## [What the task requires]
Write out the material from its first line through the line containing "다. 북소리 축제는 15일 오후 5시 출판도시 안 야외 특설무대", with both of those lines included and every line copied exactly.

++++ Extracted records

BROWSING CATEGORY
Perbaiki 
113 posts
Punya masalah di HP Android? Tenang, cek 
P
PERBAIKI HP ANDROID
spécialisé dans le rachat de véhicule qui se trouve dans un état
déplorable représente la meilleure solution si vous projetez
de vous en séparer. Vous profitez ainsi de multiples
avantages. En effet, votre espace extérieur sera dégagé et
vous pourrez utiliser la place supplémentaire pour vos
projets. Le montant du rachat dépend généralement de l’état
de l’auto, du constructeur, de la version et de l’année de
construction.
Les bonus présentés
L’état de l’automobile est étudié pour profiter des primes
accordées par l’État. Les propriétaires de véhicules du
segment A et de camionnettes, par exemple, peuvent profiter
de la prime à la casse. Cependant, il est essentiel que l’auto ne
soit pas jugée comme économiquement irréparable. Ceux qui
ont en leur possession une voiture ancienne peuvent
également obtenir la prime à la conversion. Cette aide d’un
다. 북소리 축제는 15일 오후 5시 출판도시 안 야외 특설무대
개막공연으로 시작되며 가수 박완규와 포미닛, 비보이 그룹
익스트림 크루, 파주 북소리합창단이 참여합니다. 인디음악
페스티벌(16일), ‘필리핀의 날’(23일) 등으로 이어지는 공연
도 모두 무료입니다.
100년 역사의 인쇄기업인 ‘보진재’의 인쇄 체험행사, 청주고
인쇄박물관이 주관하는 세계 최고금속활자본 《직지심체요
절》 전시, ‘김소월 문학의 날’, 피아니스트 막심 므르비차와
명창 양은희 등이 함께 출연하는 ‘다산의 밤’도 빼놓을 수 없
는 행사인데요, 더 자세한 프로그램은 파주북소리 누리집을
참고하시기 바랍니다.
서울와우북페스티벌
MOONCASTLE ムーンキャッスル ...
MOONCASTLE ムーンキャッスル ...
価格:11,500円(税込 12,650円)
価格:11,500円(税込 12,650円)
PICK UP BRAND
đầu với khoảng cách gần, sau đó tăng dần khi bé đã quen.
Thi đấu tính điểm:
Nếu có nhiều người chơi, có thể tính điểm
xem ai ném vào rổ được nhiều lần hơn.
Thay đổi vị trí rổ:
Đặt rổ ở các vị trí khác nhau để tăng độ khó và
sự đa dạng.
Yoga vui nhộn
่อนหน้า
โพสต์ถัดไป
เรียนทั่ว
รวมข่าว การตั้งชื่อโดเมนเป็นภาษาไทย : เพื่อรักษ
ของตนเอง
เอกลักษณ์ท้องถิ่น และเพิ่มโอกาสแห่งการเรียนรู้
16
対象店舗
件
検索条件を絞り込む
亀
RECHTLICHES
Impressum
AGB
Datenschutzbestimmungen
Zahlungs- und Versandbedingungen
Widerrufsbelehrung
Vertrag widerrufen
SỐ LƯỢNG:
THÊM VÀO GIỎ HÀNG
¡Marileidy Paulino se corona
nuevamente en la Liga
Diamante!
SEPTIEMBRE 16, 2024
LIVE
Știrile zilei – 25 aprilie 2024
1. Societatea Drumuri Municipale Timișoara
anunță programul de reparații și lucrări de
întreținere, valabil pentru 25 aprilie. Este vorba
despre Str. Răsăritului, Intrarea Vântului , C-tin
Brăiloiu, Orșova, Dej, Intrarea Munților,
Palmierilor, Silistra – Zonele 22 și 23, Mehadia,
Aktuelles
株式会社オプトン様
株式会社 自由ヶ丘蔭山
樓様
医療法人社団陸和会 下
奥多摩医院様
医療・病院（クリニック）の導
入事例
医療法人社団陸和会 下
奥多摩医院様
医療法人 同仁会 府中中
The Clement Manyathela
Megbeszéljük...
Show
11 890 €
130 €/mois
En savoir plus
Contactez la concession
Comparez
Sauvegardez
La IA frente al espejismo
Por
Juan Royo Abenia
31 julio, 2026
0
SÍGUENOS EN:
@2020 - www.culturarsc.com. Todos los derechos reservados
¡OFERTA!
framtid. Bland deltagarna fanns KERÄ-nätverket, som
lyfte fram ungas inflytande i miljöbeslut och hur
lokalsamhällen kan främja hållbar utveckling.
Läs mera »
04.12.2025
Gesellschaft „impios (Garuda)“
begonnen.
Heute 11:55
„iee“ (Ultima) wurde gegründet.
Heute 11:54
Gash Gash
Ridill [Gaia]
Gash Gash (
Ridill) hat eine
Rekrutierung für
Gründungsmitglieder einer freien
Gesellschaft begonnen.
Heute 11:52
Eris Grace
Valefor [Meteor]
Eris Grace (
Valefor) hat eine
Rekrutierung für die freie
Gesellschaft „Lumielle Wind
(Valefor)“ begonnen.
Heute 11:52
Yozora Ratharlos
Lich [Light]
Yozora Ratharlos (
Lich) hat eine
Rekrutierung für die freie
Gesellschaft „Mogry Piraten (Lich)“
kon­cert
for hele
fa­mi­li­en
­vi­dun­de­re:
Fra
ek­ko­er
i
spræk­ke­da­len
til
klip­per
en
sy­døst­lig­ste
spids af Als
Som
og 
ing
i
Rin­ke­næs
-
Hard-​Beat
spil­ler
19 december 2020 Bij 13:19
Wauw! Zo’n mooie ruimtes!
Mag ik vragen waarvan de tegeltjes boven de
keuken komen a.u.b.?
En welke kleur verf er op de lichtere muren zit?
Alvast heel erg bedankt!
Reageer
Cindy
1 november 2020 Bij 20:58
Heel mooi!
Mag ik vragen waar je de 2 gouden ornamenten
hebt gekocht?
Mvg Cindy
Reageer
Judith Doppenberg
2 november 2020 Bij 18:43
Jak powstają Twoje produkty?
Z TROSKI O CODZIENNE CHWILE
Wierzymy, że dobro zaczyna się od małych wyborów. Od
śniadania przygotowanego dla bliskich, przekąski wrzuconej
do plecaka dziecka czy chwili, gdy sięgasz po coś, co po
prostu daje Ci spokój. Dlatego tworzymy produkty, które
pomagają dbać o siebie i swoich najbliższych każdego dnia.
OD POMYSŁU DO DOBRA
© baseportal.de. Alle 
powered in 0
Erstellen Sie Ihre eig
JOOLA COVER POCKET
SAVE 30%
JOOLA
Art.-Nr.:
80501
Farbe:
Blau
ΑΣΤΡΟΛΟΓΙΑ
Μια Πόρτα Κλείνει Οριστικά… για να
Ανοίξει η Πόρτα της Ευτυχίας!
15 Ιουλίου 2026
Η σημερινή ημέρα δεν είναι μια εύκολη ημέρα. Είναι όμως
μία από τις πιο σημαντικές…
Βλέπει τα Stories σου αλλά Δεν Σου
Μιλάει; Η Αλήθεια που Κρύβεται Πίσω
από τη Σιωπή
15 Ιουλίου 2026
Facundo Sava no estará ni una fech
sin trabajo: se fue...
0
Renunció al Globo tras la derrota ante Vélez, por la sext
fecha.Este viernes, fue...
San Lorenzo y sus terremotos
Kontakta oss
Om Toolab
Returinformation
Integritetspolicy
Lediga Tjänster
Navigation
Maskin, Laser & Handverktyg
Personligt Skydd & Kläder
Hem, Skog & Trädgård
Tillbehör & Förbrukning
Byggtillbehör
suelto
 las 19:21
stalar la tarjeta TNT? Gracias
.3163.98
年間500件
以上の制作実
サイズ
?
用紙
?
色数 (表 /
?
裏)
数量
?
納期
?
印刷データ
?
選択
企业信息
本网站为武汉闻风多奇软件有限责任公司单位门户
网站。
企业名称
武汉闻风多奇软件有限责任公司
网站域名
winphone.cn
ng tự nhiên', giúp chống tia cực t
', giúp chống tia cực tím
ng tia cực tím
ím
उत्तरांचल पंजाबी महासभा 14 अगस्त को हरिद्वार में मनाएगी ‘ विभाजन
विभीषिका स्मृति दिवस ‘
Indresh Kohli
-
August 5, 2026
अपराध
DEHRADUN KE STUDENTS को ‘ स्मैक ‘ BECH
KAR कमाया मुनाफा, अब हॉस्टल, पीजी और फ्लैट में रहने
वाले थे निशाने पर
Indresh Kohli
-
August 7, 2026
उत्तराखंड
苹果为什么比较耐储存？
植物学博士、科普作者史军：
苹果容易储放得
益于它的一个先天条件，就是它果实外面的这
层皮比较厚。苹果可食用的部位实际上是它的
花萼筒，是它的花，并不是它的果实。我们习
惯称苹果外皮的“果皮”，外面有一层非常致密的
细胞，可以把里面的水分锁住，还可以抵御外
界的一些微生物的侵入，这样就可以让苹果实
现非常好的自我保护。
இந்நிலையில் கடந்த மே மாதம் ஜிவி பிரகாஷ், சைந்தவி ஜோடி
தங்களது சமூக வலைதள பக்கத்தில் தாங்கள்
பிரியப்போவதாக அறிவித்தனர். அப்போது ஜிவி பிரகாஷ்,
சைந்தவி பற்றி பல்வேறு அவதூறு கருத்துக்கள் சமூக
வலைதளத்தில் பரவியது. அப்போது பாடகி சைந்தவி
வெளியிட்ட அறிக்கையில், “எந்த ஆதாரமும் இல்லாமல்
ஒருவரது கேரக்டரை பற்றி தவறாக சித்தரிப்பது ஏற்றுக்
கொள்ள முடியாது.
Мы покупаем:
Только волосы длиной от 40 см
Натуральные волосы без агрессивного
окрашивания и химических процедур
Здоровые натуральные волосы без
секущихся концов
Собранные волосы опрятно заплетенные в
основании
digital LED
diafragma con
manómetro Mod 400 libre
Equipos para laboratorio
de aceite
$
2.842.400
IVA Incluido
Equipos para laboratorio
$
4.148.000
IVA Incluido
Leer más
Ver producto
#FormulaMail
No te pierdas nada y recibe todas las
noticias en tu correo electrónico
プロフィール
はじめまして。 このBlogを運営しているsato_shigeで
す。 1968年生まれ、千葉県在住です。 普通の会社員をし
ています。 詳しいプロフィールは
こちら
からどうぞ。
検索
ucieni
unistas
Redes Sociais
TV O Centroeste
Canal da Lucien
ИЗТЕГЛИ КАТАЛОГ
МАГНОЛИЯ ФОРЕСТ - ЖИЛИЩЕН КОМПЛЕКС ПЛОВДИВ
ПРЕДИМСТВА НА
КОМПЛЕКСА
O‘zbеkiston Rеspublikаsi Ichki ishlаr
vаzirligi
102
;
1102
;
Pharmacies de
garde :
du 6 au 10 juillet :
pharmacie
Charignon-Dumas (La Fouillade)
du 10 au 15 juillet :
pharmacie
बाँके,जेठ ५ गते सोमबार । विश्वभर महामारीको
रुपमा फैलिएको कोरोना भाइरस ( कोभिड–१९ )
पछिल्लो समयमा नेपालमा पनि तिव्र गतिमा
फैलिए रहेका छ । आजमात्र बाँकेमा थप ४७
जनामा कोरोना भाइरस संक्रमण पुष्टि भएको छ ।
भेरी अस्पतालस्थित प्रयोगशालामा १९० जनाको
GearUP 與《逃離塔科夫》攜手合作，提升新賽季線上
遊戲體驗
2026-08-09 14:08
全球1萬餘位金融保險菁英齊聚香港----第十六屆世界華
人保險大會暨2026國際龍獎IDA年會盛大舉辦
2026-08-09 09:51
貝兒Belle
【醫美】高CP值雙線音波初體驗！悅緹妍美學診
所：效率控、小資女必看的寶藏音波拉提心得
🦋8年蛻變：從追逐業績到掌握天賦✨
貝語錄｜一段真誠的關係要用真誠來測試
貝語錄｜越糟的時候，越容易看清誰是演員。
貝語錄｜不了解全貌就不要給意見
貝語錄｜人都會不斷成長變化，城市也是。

++++++++

## [Solution to the exercise]
BROWSING CATEGORY
Perbaiki 
113 posts
Punya masalah di HP Android? Tenang, cek 
P
PERBAIKI HP ANDROID
spécialisé dans le rachat de véhicule qui se trouve dans un état
déplorable représente la meilleure solution si vous projetez
de vous en séparer. Vous profitez ainsi de multiples
avantages. En effet, votre espace extérieur sera dégagé et
vous pourrez utiliser la place supplémentaire pour vos
projets. Le montant du rachat dépend généralement de l’état
de l’auto, du constructeur, de la version et de l’année de
construction.
Les bonus présentés
L’état de l’automobile est étudié pour profiter des primes
accordées par l’État. Les propriétaires de véhicules du
segment A et de camionnettes, par exemple, peuvent profiter
de la prime à la casse. Cependant, il est essentiel que l’auto ne
soit pas jugée comme économiquement irréparable. Ceux qui
ont en leur possession une voiture ancienne peuvent
également obtenir la prime à la conversion. Cette aide d’un
다. 북소리 축제는 15일 오후 5시 출판도시 안 야외 특설무대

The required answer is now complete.